True: accept only as defined
- /foo matches ONLY /foo
- /foo/ matches ONLY /foo/
False: match either case
- /foo matches /foo or /foo/
- /foo/ matches /foo or /foo/

One final note:

The reason the router “ignores” the first slash is because it is not important and not deterministic. The more “public” API of request.path displays it since it is part of the HTTP request. But, since it just gets in the way for the router, we ignore it there. In 99% of use cases when you need the path: use request.path. Furthermore, request.route.path would display the route as defined including any parameters: <foo>.

ar4hc · April 7, 2021, 2:39pm

Good explanation,
but i have some edge case i can’t figure out:
What happens if the same url path has a POST and GET route that could match?
e.g. GET “/foo/” and POST “/foo/” (or /foo ?)
How is this expected to behave on these queries?

curl -X GET /foo
curl -X GET /foo/
curl -X GET /foo/123
curl -X POST /foo
curl -X POST /foo/

Does the order of definition matter here?
What is the difference here if not root, e.g. Blueprint with prefix (here “/foo”), and root, no prefix or just “/”?

i’m confused…

ahopkins · April 7, 2021, 2:55pm

A “route” in Sanic is defined as a possible path.

Therefore, these are the same route:

@app.get("/foo")
...
@app.post("/foo")

A single route has one or more handlers that are defined by the HTTP method.

The answer is: it depends. How are the routes defined? With a trailing slash or not? With strict_slashes=True or not>

Potentially, each request in your example could be directed to a different handler.

# curl -X GET /foo
@app.get("/foo", strict_slashes=True)

# curl -X POST /foo
@app.post("/foo", strict_slashes=True)

# curl -X GET /foo/
@app.get("/foo/", strict_slashes=True)

# curl -X POST /foo/
@app.post("/foo/", strict_slashes=True)

# curl -X GET /foo/123
@app.get("/foo/123", strict_slashes=True)

Nope. Sanic will rearrange them as needed to make sure everything gets handled.
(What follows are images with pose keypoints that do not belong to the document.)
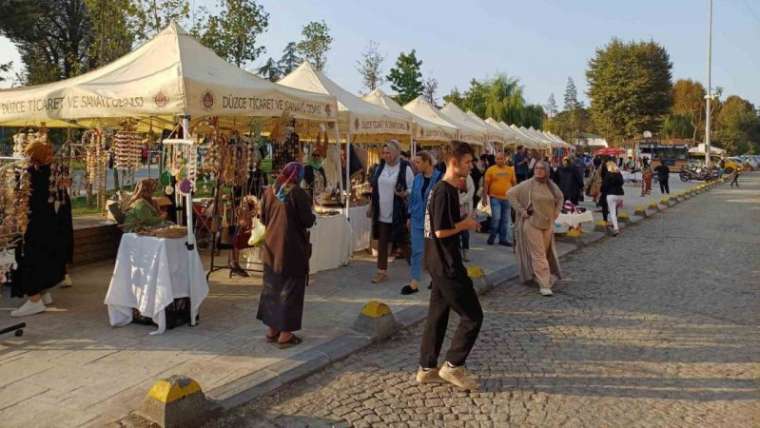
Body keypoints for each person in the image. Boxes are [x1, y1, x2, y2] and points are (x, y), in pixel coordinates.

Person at [417, 141, 483, 391]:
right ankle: (453, 365)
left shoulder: (442, 188)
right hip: (447, 264)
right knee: (473, 316)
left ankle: (426, 368)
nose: (470, 166)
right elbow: (441, 230)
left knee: (437, 316)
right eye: (467, 162)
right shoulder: (444, 190)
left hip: (436, 261)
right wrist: (464, 225)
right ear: (454, 162)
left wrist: (465, 220)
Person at [10, 141, 74, 317]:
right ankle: (43, 293)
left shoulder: (28, 174)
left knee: (29, 259)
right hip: (52, 228)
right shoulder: (56, 174)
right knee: (44, 259)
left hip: (34, 228)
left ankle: (35, 299)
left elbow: (22, 201)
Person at [257, 162, 316, 349]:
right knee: (290, 290)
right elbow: (307, 220)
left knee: (272, 288)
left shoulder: (269, 191)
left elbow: (263, 219)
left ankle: (272, 329)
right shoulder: (297, 193)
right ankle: (285, 334)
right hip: (291, 248)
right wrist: (313, 217)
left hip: (271, 247)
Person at [507, 161, 563, 297]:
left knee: (543, 253)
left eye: (542, 168)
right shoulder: (528, 184)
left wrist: (556, 213)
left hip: (547, 224)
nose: (538, 170)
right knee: (539, 254)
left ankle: (536, 274)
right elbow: (510, 194)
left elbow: (560, 198)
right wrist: (521, 211)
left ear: (547, 170)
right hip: (532, 223)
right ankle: (544, 284)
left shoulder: (551, 185)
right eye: (536, 168)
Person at [369, 140, 414, 284]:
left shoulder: (404, 168)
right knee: (382, 243)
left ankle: (416, 267)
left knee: (402, 242)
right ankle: (381, 272)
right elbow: (375, 189)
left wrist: (405, 193)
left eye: (388, 152)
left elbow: (414, 188)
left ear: (395, 152)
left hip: (398, 211)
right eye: (384, 153)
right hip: (382, 211)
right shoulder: (380, 167)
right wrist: (371, 205)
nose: (385, 155)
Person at [401, 151, 441, 295]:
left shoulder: (439, 178)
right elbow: (413, 199)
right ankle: (414, 282)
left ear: (427, 162)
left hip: (434, 220)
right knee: (417, 250)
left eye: (418, 162)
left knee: (433, 252)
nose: (415, 165)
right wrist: (409, 216)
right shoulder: (417, 178)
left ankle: (435, 279)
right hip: (417, 219)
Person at [483, 152, 516, 246]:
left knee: (505, 220)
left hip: (507, 198)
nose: (499, 160)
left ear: (505, 159)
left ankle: (503, 239)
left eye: (501, 158)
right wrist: (485, 197)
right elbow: (486, 184)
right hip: (495, 198)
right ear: (495, 160)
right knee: (496, 218)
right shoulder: (490, 170)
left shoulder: (510, 170)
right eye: (497, 159)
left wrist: (516, 197)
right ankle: (492, 236)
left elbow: (514, 184)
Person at [230, 196, 258, 277]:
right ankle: (234, 263)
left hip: (251, 235)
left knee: (235, 240)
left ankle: (234, 263)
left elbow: (249, 225)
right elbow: (242, 223)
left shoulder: (252, 213)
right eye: (243, 204)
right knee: (235, 239)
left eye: (245, 205)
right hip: (244, 234)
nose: (243, 206)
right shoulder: (241, 212)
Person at [603, 161, 625, 236]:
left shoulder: (608, 174)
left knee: (612, 212)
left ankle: (616, 228)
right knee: (614, 210)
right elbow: (622, 182)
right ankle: (611, 223)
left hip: (611, 194)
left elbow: (605, 185)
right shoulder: (619, 173)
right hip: (620, 195)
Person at [458, 172, 476, 261]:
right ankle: (457, 252)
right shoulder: (450, 176)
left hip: (465, 208)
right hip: (454, 209)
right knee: (455, 232)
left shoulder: (467, 177)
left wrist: (461, 201)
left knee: (465, 233)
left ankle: (465, 252)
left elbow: (471, 192)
If there is a potential conflict where there could be ambiguity, you will get an error at startup.

I am not 100% sure I understand the question. Blueprints do not really impact routing. They are a convenience mechanism for helping you to build and organize your code. But once the server starts up, it is as if they don’t exist. The url_prefix is applied to the routes when they are created, but that is about the extent of their job. They do not impact routing after that.